A court had last week granted bail to Fonseka in the case involving the harboring of army deserters while the President also signed documents last week pardoning Fonseka over the other charges and authorizing his release.
The President had obtained his cabinet’s approval to free Fonseka from prison, the same week Sri Lanka celebrated three years since the end of the 30-year war against the Tamil Tiger rebels.
Presidential spokesman Bandula Jayasekera earlier insisted that the decision to free Fonseka was not as a result of international pressure or demands from local political parties.
Opposition legislator Tiran Alles brokered the deal to secure Fonseka’s release from prison after several rounds of talks with the President.
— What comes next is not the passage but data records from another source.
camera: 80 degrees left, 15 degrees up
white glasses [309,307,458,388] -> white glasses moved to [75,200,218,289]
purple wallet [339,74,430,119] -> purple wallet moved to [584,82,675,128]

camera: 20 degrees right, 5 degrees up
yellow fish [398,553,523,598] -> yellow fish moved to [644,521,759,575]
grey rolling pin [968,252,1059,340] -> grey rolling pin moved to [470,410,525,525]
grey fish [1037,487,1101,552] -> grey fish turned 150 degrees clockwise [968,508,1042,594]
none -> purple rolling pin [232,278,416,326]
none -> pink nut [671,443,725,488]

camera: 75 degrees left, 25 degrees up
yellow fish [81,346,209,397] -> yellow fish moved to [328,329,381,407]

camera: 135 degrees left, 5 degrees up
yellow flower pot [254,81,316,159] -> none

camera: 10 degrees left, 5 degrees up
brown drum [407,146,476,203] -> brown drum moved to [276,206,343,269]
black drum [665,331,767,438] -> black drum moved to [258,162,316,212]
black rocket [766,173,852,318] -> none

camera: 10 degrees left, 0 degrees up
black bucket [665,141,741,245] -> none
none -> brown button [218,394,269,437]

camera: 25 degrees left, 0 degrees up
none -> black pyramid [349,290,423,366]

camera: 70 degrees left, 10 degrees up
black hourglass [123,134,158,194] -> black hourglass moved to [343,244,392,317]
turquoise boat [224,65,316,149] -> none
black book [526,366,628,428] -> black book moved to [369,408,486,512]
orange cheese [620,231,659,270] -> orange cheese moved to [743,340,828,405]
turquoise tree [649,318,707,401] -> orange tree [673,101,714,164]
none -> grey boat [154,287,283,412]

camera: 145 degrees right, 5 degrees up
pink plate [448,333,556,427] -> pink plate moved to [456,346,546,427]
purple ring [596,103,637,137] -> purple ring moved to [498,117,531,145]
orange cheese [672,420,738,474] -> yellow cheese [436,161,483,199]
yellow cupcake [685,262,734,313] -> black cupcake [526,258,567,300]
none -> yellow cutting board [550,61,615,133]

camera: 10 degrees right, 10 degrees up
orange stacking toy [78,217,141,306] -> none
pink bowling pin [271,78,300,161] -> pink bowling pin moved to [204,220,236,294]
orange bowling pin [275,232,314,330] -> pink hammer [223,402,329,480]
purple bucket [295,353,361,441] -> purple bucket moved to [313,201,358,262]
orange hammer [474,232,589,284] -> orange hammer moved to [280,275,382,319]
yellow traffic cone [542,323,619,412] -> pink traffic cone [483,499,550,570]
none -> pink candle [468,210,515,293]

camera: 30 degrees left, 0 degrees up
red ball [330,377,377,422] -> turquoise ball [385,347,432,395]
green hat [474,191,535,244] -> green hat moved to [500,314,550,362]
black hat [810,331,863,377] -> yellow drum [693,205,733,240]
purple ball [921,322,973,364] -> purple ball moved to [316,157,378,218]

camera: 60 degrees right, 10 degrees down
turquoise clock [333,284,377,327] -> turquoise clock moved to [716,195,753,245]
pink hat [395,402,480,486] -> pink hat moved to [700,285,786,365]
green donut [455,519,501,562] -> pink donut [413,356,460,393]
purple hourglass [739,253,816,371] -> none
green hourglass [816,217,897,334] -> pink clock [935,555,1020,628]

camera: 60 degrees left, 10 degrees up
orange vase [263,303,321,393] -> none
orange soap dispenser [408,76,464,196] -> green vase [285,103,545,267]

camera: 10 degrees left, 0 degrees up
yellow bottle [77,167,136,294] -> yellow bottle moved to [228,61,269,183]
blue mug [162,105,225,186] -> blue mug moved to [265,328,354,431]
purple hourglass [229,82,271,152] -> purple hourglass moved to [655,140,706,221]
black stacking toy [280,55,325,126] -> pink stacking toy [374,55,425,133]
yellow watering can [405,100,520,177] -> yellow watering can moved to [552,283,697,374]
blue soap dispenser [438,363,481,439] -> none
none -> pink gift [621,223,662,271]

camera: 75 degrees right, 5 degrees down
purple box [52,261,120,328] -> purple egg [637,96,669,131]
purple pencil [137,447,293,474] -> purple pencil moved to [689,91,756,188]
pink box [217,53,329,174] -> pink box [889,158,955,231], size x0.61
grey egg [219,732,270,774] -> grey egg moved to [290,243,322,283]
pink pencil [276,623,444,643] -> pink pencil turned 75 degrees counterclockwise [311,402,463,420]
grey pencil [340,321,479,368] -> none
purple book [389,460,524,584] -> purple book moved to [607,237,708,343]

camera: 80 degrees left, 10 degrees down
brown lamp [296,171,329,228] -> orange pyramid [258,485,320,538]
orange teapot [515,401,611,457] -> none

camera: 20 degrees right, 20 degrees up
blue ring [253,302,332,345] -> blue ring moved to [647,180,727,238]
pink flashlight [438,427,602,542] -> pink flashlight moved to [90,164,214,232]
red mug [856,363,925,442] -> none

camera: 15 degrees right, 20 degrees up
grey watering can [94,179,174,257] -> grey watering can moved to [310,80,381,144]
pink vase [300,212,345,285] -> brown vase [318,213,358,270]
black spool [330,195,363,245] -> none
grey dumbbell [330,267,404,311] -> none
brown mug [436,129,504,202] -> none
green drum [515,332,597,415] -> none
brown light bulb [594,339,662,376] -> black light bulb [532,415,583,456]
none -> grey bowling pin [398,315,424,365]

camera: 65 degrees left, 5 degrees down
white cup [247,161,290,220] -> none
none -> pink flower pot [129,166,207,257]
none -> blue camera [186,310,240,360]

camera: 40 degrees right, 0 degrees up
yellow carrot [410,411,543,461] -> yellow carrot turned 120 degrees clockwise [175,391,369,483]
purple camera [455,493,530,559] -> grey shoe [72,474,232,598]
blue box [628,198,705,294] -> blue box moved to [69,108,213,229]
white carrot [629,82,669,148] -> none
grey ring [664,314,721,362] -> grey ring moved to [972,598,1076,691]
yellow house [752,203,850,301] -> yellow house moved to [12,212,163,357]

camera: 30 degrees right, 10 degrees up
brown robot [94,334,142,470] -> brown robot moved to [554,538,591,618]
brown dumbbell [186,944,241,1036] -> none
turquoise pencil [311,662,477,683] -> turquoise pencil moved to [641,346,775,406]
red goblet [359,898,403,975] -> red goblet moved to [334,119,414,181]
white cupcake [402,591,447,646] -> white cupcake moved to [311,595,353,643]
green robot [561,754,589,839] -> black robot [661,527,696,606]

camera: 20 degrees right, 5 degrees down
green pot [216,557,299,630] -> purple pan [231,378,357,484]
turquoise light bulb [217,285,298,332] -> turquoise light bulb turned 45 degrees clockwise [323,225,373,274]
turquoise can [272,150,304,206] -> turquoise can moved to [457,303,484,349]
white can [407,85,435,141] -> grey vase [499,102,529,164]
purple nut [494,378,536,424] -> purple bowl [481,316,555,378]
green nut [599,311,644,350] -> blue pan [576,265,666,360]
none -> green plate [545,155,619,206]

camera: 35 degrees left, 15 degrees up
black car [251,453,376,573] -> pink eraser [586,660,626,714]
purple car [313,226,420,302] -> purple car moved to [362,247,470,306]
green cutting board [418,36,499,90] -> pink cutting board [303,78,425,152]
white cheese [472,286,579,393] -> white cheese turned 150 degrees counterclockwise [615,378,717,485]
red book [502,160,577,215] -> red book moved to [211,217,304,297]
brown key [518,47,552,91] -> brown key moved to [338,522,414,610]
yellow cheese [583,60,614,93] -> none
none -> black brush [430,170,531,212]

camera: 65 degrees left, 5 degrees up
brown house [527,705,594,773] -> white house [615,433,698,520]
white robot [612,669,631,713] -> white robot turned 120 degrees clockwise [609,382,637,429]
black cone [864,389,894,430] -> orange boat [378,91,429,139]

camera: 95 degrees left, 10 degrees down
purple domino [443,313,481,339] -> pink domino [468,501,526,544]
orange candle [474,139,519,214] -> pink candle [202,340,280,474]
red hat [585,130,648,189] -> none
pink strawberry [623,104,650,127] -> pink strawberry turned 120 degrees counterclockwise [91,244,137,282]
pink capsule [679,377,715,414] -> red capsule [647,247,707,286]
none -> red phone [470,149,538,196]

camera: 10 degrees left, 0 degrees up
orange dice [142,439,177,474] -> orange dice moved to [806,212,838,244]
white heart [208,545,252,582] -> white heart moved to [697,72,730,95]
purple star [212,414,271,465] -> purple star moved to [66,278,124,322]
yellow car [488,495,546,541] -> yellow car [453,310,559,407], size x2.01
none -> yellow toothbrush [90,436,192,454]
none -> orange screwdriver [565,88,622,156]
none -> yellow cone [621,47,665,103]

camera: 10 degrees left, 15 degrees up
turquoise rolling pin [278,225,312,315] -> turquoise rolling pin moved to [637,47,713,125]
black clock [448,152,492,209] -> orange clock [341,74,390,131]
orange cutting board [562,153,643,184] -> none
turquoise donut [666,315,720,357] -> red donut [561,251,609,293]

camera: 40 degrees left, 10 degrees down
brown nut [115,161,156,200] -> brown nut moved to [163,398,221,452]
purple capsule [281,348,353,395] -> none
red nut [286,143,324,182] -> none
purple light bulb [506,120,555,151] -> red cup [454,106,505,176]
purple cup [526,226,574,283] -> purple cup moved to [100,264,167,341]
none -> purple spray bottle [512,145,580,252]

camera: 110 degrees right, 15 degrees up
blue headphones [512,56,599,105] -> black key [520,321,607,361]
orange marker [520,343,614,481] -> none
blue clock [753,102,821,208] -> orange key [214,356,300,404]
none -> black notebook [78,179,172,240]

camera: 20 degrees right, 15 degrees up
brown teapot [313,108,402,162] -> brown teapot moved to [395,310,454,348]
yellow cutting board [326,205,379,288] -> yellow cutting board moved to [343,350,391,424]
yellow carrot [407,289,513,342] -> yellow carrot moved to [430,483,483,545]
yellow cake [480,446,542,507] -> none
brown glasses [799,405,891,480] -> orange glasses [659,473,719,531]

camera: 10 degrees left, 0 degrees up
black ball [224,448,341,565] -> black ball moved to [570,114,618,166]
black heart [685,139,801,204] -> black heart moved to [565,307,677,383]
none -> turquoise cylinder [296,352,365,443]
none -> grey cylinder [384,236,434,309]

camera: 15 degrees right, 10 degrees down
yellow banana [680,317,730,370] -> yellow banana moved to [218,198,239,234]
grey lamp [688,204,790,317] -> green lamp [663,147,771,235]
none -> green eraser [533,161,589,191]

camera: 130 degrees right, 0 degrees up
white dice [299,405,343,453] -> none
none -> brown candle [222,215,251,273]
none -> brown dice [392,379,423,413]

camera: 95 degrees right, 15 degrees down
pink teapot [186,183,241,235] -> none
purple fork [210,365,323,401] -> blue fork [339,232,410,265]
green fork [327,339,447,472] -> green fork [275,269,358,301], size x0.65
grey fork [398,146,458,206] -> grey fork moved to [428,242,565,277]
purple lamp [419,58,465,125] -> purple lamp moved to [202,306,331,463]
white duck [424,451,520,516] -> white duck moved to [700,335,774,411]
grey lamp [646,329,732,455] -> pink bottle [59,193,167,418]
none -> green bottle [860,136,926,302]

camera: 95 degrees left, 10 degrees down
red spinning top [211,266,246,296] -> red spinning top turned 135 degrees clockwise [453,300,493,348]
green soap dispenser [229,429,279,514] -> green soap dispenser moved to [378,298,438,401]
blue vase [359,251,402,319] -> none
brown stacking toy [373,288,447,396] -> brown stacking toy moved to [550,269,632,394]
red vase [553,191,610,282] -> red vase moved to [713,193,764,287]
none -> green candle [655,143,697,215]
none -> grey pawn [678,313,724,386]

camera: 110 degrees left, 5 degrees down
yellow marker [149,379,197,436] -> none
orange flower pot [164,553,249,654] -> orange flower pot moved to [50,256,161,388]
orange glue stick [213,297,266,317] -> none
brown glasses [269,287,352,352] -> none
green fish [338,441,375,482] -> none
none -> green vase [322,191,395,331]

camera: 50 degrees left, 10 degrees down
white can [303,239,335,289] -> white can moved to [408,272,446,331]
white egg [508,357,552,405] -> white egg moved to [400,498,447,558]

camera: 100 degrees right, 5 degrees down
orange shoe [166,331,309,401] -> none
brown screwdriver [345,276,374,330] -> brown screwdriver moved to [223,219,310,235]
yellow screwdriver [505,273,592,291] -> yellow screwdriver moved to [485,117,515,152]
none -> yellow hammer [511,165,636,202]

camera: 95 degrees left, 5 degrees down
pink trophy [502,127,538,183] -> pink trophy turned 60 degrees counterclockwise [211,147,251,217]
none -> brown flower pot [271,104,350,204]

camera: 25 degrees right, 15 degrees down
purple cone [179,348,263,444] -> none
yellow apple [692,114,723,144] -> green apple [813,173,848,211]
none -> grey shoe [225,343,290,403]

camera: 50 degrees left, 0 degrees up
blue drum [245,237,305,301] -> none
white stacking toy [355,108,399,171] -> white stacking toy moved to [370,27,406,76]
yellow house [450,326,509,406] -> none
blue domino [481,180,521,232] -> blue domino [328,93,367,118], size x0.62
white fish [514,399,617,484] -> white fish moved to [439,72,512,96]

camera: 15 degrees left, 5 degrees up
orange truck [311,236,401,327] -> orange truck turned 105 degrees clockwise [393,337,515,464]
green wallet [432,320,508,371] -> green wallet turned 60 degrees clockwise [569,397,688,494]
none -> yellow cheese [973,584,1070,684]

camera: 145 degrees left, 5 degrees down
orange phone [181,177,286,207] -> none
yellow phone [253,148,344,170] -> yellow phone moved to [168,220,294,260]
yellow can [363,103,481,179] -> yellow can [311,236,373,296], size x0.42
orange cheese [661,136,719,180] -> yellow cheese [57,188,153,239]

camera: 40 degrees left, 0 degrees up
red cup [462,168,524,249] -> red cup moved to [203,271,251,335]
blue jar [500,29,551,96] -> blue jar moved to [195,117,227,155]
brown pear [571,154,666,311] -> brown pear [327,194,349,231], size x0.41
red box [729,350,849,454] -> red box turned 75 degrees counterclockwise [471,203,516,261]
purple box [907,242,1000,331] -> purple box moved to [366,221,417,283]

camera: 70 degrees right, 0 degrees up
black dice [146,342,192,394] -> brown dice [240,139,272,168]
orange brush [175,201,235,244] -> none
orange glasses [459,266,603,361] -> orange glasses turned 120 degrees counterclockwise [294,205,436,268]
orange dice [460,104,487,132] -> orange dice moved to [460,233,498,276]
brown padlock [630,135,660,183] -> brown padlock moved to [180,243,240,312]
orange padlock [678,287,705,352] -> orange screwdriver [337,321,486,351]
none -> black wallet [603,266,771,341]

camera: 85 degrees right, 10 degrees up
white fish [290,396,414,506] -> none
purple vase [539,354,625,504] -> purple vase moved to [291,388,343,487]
Alles told reporters that Fonseka was freed without any pre-conditions but there was no immediate indication if he will return to politics.
Fonseka led the army during the final battle against the rebels which eventually led to the defeat of the rebels in May 2009.
Following the end of the war he resigned from the military and decided to contest the 2010 Presidential elections which he eventually lost.
After being arrested and being found guilty over some of the charges against him a military court stripped Fonseka of his title and military accolades.